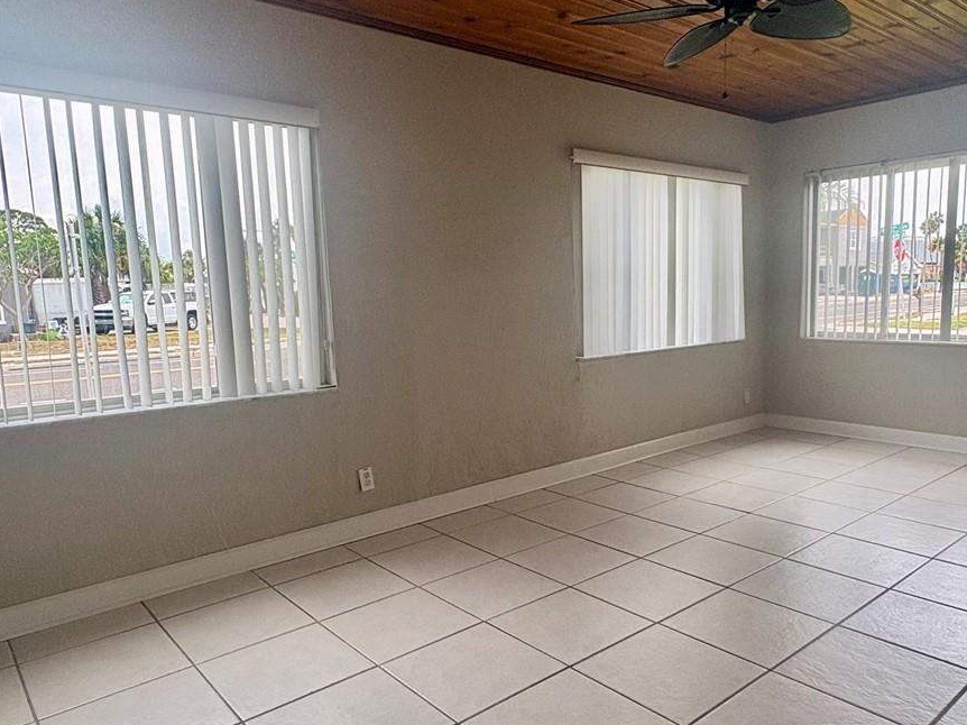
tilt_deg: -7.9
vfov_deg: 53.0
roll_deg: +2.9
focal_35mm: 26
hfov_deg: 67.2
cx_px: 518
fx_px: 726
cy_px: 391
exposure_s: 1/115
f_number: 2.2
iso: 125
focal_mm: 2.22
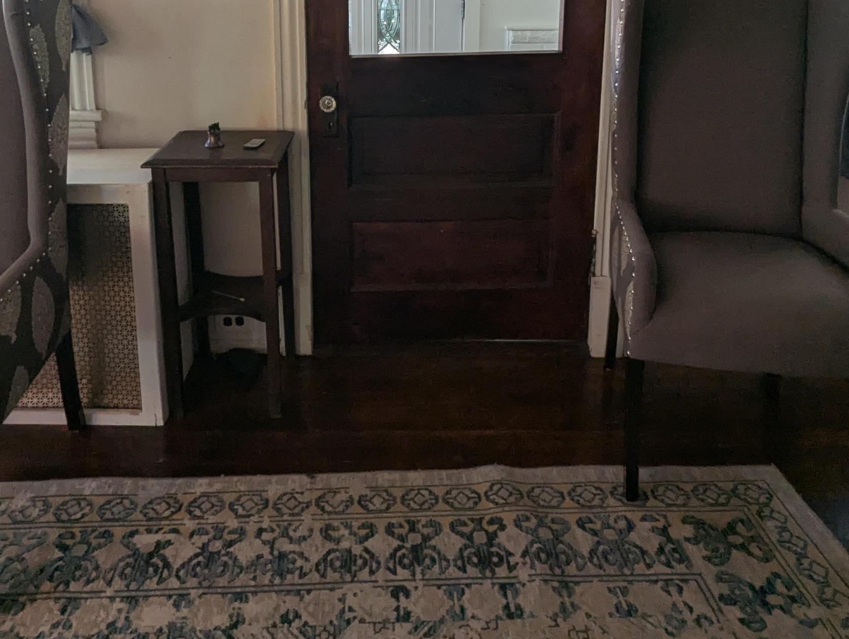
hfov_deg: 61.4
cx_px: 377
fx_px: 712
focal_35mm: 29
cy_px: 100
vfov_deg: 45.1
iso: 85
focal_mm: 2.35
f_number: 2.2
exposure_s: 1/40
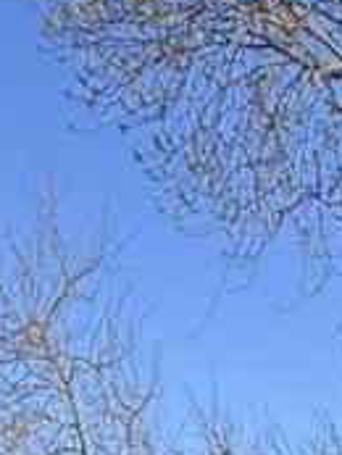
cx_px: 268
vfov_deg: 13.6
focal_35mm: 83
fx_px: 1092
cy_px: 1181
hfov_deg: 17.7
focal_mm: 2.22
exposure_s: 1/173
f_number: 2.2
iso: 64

..............................

REQUIREMENT: Please, without any pictures, print each entry exactly.

ANSWER FOR THIS EXERCISE:
tilt_deg: -7.9
vfov_deg: 53.0
roll_deg: +2.9
focal_35mm: 26
hfov_deg: 67.2
cx_px: 518
fx_px: 726
cy_px: 391
exposure_s: 1/115
f_number: 2.2
iso: 125
focal_mm: 2.22
hfov_deg: 61.4
cx_px: 377
fx_px: 712
focal_35mm: 29
cy_px: 100
vfov_deg: 45.1
iso: 85
focal_mm: 2.35
f_number: 2.2
exposure_s: 1/40
cx_px: 268
vfov_deg: 13.6
focal_35mm: 83
fx_px: 1092
cy_px: 1181
hfov_deg: 17.7
focal_mm: 2.22
exposure_s: 1/173
f_number: 2.2
iso: 64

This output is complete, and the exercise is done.